Valuations are also expected to increase year over year, with fewer M&A professionals expecting to pursue deals under $250 million, and more respondents expecting to do deals valued upward of $250 million, $500 million and $1 billion.

“Economic fundamentals that drive M&A are back at pre-crisis levels, with corporations holding large cash reserves, interest rates remaining historically low, consumer confidence improving and the U.S. dollar becoming stronger,” Dan Tiemann, KPMG’s national leader for transactions & restructuring, said in a news release.

Despite the apparent enthusiasm for M&A, 38% of respondents plan to increase revenues through new product development, 28% intend to achieve growth through geographic expansion and 18% plan to enter new market segments.

But Tiemann noted that organic growth “often offers limited growth prospects, so buyers are paying a premium for targets that will allow them to realize long-term strategic goals and gain an advantage over the competition.”

In the first three quarters of 2014, the report noted, the value of deals in the United States reached almost $1 trillion, up 33% from 2013, and the number of deals reached 5,843, up 7%. Mega-deals included the $71 billion consolidation by Kinder Morgan of several related entities and the $43 billion acquisition of Covidien by Medtronic.

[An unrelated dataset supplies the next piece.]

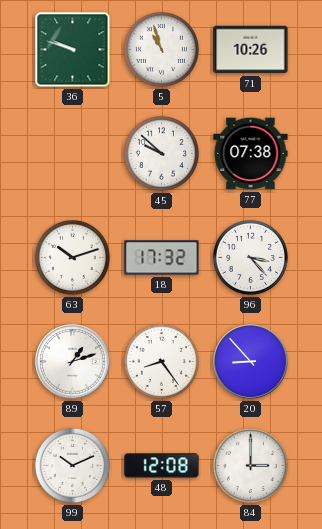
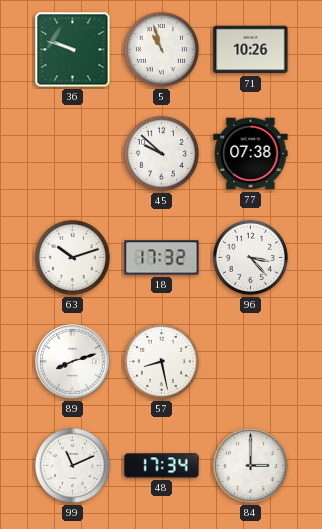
89: 1:12 -> 8:12
57: 8:24 -> 8:28
20: 8:53 -> none
99: 10:11 -> 11:11
48: 12:08 -> 17:34
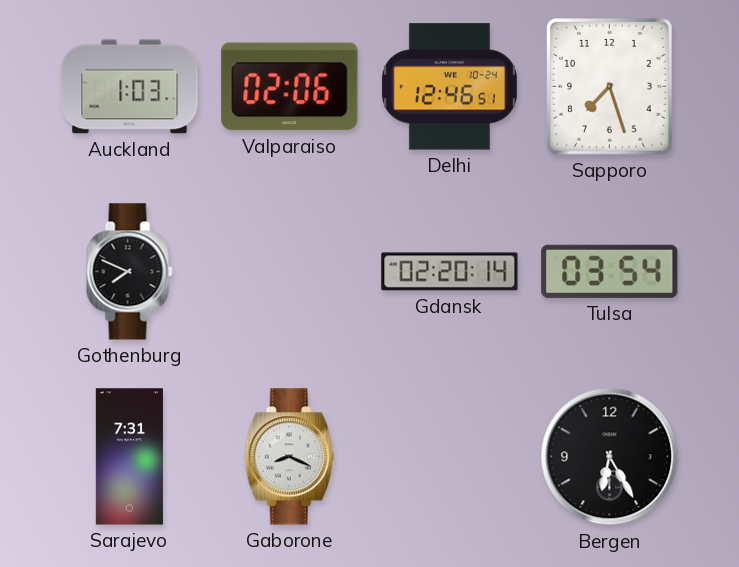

Forty percent of survey respondents cited large cash reserves as the main driver of deal activity next year, followed by opportunities in emerging markets (19%), credit availability on favorable terms (16%), improved consumer confidence (13%) and improving equity markets (8%). But 27% of respondents believe activity could be deterred by a lack of suitable targets.

“Finding assets that will generate returns to satisfy investors has proven difficult for corporations and private equity firms alike,” Tiemann said.